*** Begin section ***

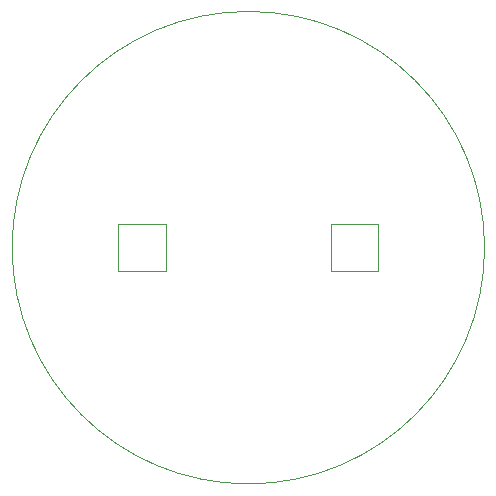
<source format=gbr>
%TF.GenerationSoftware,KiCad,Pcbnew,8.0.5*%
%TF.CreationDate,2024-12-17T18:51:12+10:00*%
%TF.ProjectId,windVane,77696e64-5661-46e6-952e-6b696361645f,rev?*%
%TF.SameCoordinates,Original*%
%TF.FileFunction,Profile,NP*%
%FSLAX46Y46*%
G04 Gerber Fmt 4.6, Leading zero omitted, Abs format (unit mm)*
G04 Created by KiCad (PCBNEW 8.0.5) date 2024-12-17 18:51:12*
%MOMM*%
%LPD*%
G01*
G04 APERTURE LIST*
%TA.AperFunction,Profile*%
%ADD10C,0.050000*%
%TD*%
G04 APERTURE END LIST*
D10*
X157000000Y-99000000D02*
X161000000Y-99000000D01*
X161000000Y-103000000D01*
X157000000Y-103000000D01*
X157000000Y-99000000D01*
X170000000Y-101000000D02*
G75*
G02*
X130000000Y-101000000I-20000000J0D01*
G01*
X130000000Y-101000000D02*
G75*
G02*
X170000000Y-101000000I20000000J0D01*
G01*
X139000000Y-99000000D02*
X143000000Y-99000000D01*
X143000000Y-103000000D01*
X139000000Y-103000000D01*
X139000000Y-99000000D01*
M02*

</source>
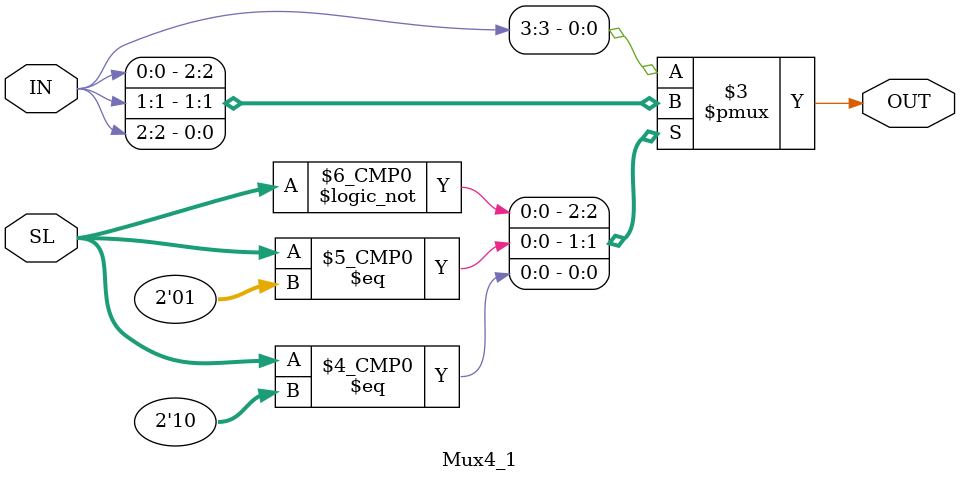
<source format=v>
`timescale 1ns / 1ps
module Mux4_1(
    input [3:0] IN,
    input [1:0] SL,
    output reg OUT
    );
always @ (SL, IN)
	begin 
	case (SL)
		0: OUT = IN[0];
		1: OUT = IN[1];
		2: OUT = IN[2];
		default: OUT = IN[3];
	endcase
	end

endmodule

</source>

*** End section ***

**JOB ITEM**
In the listing above, find the line containing "X157000000Y-99000000D01*" and the line containing "<source format=v>"; print those lines and every line between them exactly, leaving out pictures.

**RESPONSE BOX**
X157000000Y-99000000D01*
X170000000Y-101000000D02*
G75*
G02*
X130000000Y-101000000I-20000000J0D01*
G01*
X130000000Y-101000000D02*
G75*
G02*
X170000000Y-101000000I20000000J0D01*
G01*
X139000000Y-99000000D02*
X143000000Y-99000000D01*
X143000000Y-103000000D01*
X139000000Y-103000000D01*
X139000000Y-99000000D01*
M02*

</source>
<source format=v>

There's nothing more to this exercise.